An ICE USA keynote outlined the status, obstacles and potential of this growing region.

By Greg Hrinya, Associate Editor

Published February 17, 2015


German Laverde, who has more than 30 years of experience in the Latin American marketplace, delivered the first keynote presentation at ICE USA on February 11, 2015. The international business authority spoke for an hour on “Expanding Your Business in Latin America.”

Laverde has served in a variety of management positions with Battenfeld Gloucester Engineering, PTI and Cloeren Incorporated in North America. In his native Colombia, he held senior management positions at Exiplast and Plastilene.

Latin America is made up of 20 countries and more than 623 million people. Its dynamic economy makes it an intriguing option for converters and label industry professionals. Laverde highlighted the state, challenges, and potential of the region.

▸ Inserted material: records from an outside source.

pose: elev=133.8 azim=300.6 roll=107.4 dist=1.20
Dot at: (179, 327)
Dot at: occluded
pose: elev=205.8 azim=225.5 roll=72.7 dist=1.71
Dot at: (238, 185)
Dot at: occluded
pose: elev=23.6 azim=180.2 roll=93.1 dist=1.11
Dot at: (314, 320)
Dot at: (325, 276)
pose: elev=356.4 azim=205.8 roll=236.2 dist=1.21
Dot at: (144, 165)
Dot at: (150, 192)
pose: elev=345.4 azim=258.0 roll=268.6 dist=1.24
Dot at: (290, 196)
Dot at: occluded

“Do you need to change your business style?” Laverde asked. “Can you keep your business style at this very moment, and are you willing to change it?”

State of the región

Latin America is home to several growing economies, including Colombia, Ecuador and Bolivia. The average GDP growth rate for Latin America is 1.3%, although Panama’s economy is growing at 6.6%. To put that in perspective, the United States has a rough growth of 3%.

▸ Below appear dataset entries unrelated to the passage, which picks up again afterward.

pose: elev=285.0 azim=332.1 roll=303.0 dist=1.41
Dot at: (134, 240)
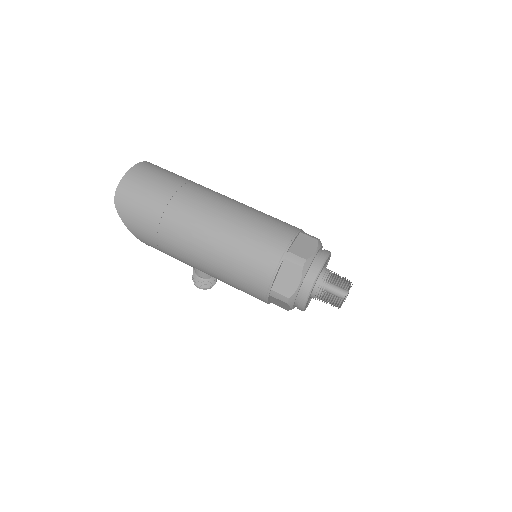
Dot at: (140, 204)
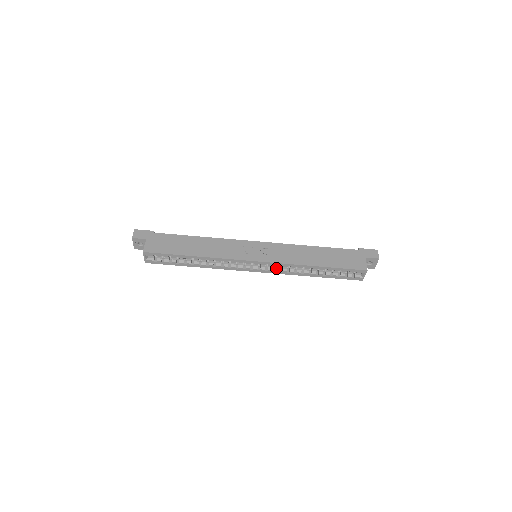
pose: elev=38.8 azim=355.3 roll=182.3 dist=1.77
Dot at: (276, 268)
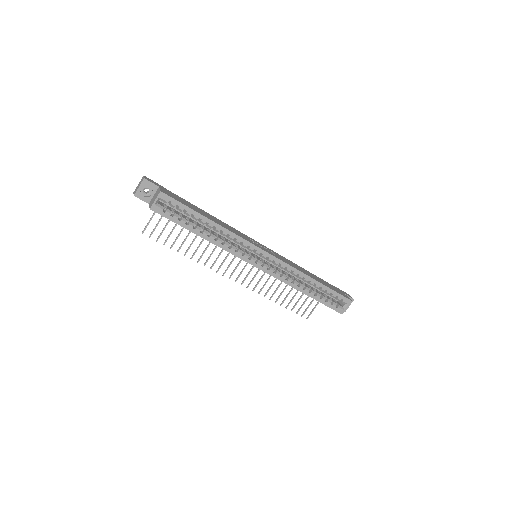
Dot at: (278, 270)
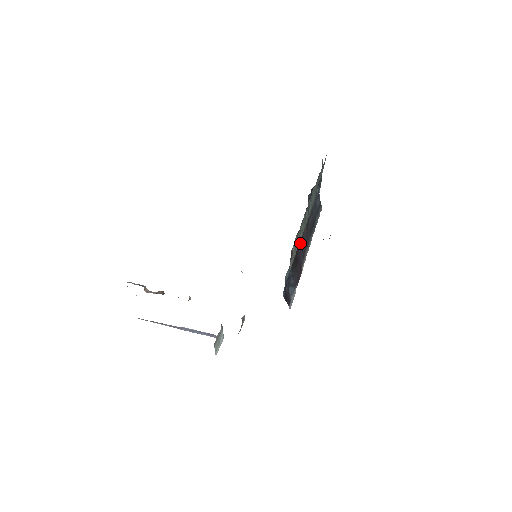
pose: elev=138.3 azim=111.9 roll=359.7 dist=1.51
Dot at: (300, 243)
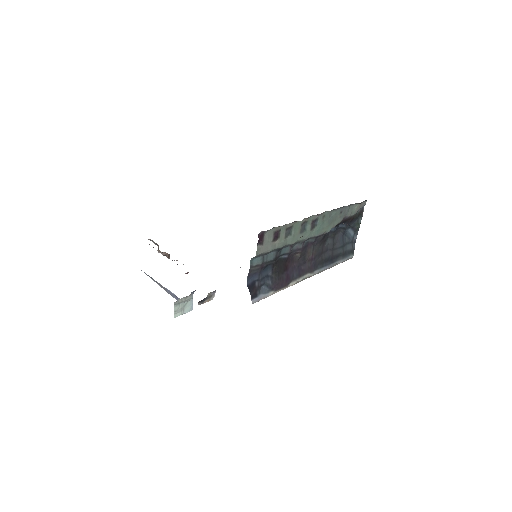
Dot at: (298, 258)
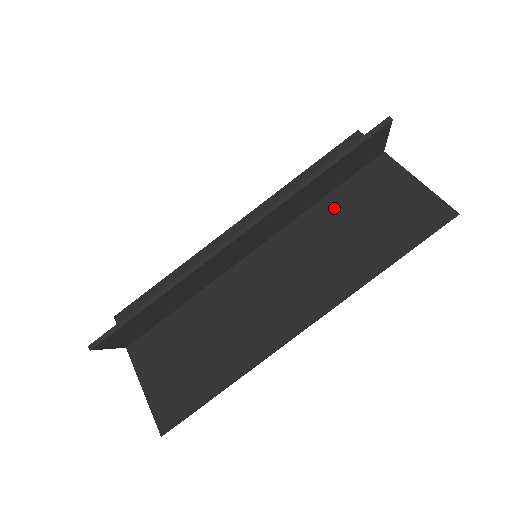
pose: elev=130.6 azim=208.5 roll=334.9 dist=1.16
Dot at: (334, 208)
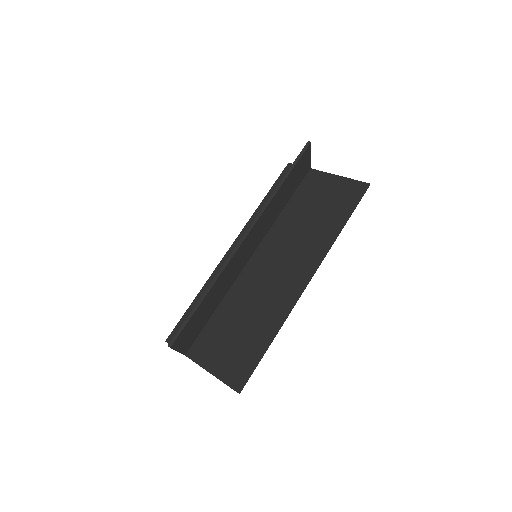
Dot at: (294, 210)
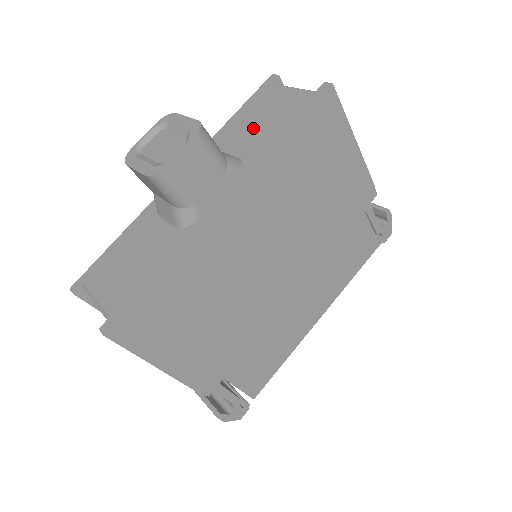
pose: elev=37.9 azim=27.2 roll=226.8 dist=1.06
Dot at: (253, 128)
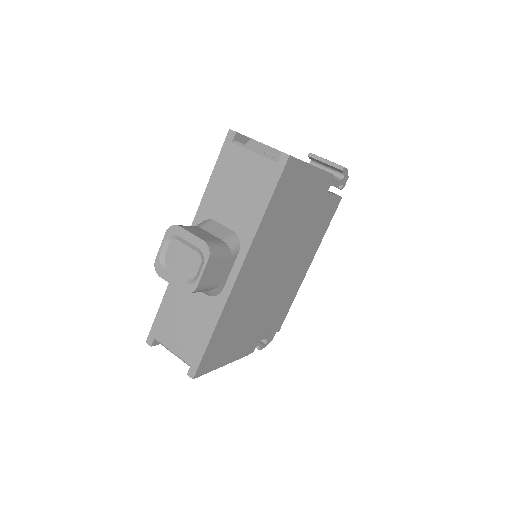
Dot at: (234, 198)
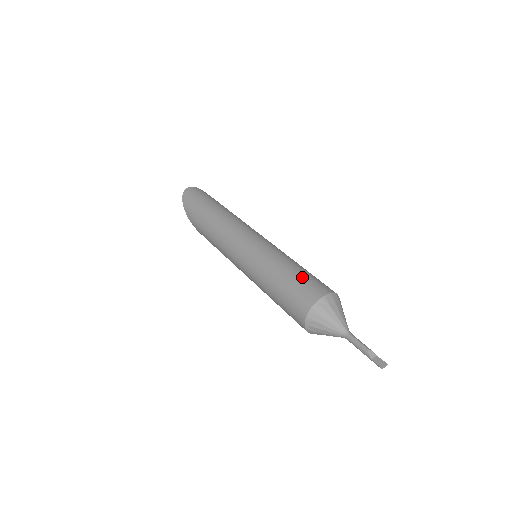
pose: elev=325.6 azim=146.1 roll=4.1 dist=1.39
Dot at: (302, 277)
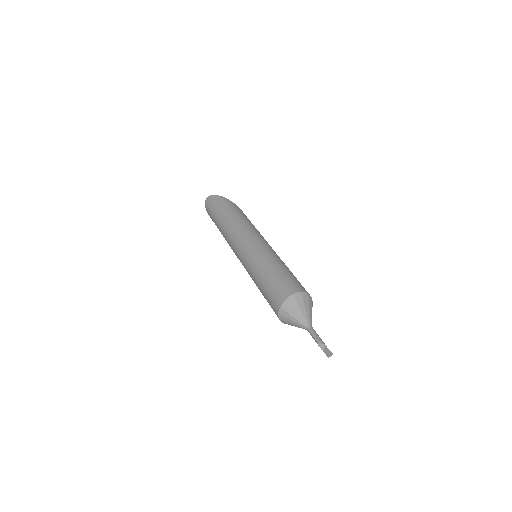
Dot at: (269, 288)
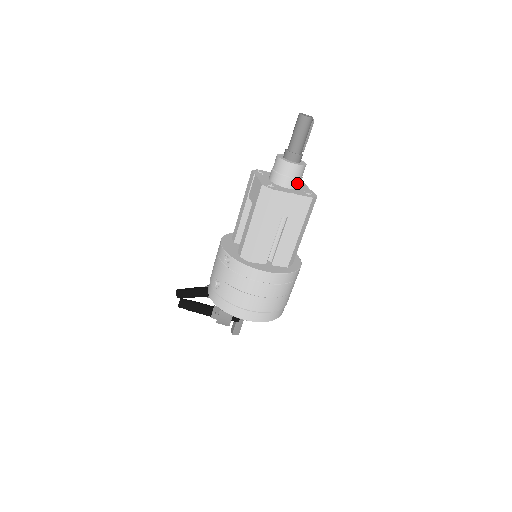
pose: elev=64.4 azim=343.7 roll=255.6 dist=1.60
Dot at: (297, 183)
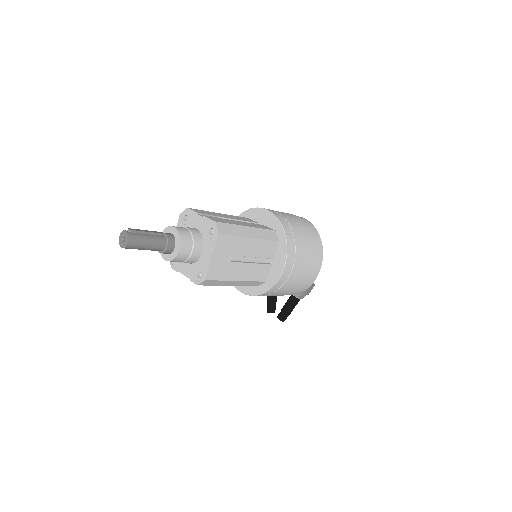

Of the 623 million people living in Latin America, 80.5% reside in urban locations. That figure closely resembles the United States and Canada, where 81% live in urban areas. The bulk of the businesses are considered micro companies as opposed to multi-national companies, which do become more prevalent in Mexico.

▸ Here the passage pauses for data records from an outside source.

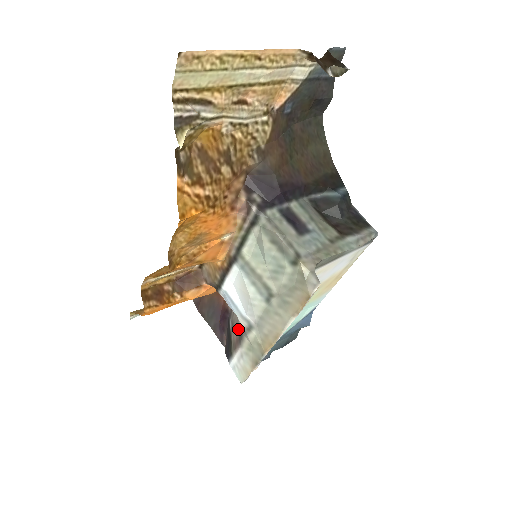
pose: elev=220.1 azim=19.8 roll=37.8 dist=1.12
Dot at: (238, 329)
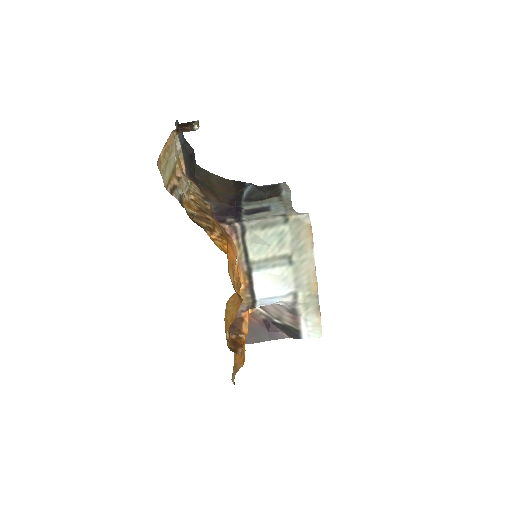
Dot at: (287, 312)
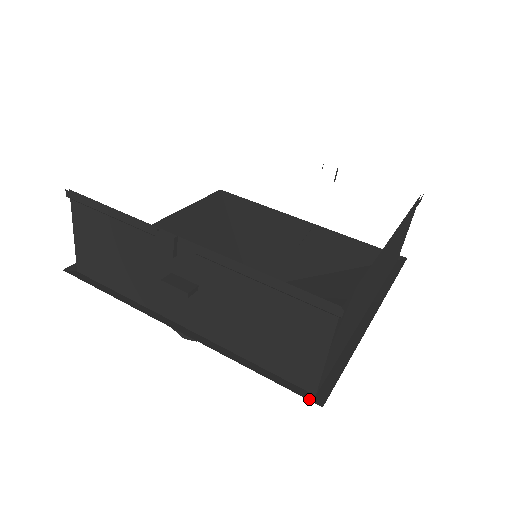
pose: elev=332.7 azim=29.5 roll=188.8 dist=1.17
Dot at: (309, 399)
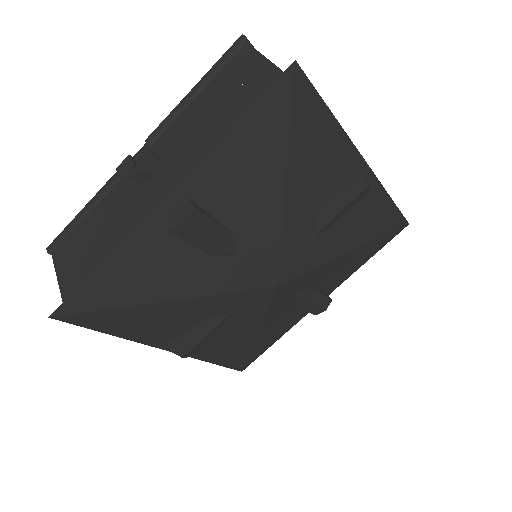
Dot at: (284, 74)
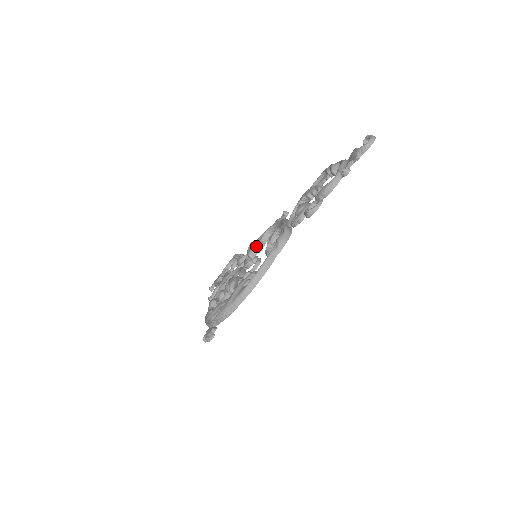
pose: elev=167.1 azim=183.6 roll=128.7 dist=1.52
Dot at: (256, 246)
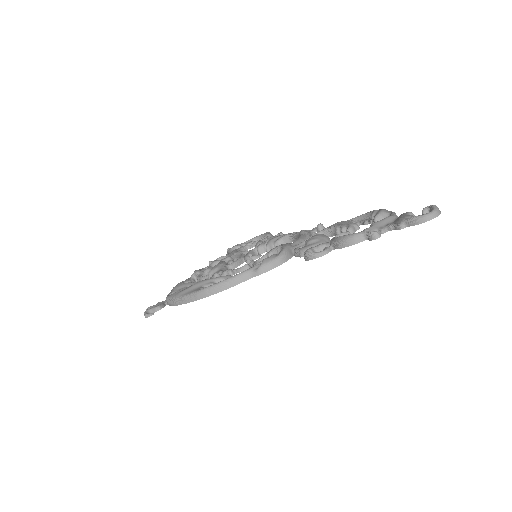
Dot at: (268, 244)
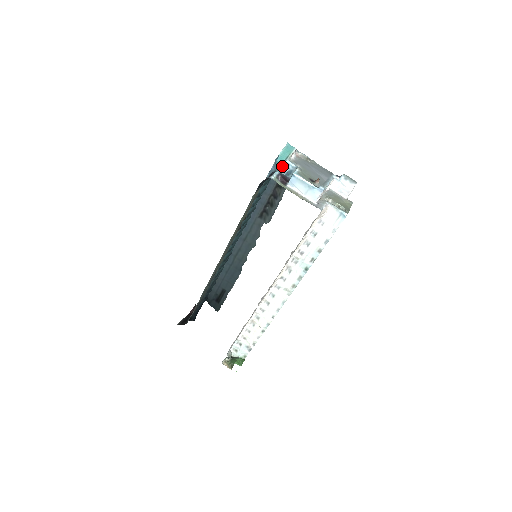
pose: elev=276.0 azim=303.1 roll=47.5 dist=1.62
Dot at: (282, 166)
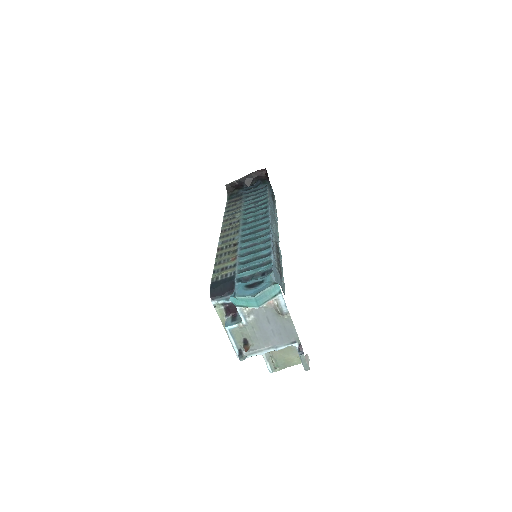
Dot at: occluded
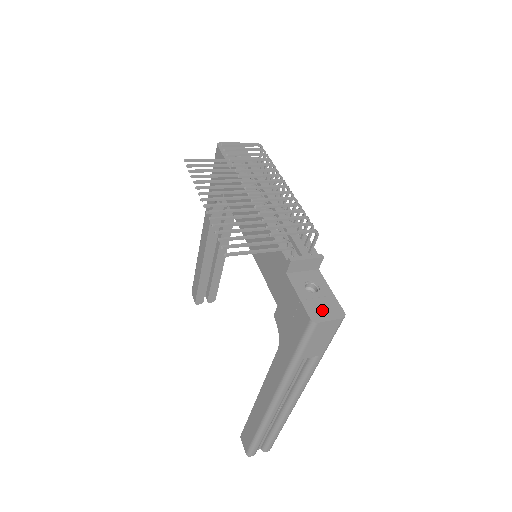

Different press methods vary by region. Flexo is preferred in Mexico whereas gravure is more common in Brazil. According to Laverde, Brazil’s expectations make it a focal point for those with prospective business. Both countries conduct business in the pressure sensitive label market, but their preferred production methods vary.

“Brazil is a very interesting country in a very interesting situation,” said Laverde. “It was expected to grow around 1.4% and now they are calling for only 0.3%. So, a lot of expectations and a lot of speculation about Brazil, as we saw with the World Cup and the Olympics and all these types of things, the reality has been different.” The United States has also influenced Latin America.

The US shares similar values with Latin America and also provides access to the world’s largest market. Laverde believes that the United States offers better quality products to the region when compared with that of China’s. Financial and political concerns can sometimes dissuade the United States from conducting business in the area, however.


Latin America faces a number of evolving challenges, and volatility remains one of the main variables.

The government’s involvement in different areas of Latin America provides one of the stiffest challenges for business. In Argentina, for example, the government controls the currency, which creates several problems.

“They control the amount of dollars that are coming in and the amount of dollars going out,” said Laverde. “If you want to buy a roll or a spare part, you have to ask for permission from the government to be able to use your dollars. To import is a huge struggle, and there’s a lot of bureaucracy.”

Brazil is perceived as an untapped resource, and these expectations have led many to believe that they can conduct business there. Inflation rates and government involvement have played a large role in Brazilian business, as well. Laverde said these concerns are driven by electricity prices and various other issues on the supply side.

For equipment manufacturers, Brazil is one of the most expensive countries regarding cost for kilowatts per hour. Many Brazilian customers have opted to go with European suppliers because of cost efficiency, both in energy and exchange rates.

“The cost was 0.18 kilowatts per kilogram in Latin America, and for the North American supplier, it was 0.34,” added Laverde. “For the local customer in Brazil, it was very important and finally they decided to go with the European supplier.”

This same issue is raised when companies try to import equipment to Brazil. In addition to the price of the equipment, taxes and fees create a “compounding effect” that could result in 35% greater costs.

Misconceptions about the region also raise challenges. Laverde believes that manufactures in the area are still trying to dispel the notion that Latin America is a third-world region when it comes to business. He said, “You can find a lot of activity and modern situations and applications that I don’t think we can call it a third-world region or third-world countries anymore. … If you focus and find a niche market, there can be good business there.”

Eliminating the disconnect between cultures can lead to more lucrative partnerships, as well. “One of the main issues for foreign companies trying to go into Latin America is the lack of familiarity with the region and how to do business over there,” said Laverde. “Not enough cultural awareness and willingness to absorb or learn or even talk about it.”


In order to expand one’s business in the region, Laverde stressed the importance of connecting with the locals. Bilingual languages vary by country, but speaking one of the three primary languages (Spanish, Portuguese and French) is a key factor in finding acceptable product quotes.

Latin Americans also strongly value family, religion, work, music and soccer. The willingness to show interest in local culture and a business associate’s life could go a long way in building the partnership. “Be willing to make friends, and friendship is a big step to good business in Latin America,” Laverde explained.

The region’s increasing middle class has the potential to create more opportunities. Due to increasing wealth and country growth, companies are coming to Latin America to open facilities and expand their businesses.

Patience and communication are two key factors as companies attempt to establish a presence in the region. Successful businesses will not be established overnight, and an ongoing dialogue will establish trust for both parties.

“There is a lot of work to do, but there is a lot of opportunity in flexible packaging and plastic products,” said Laverde.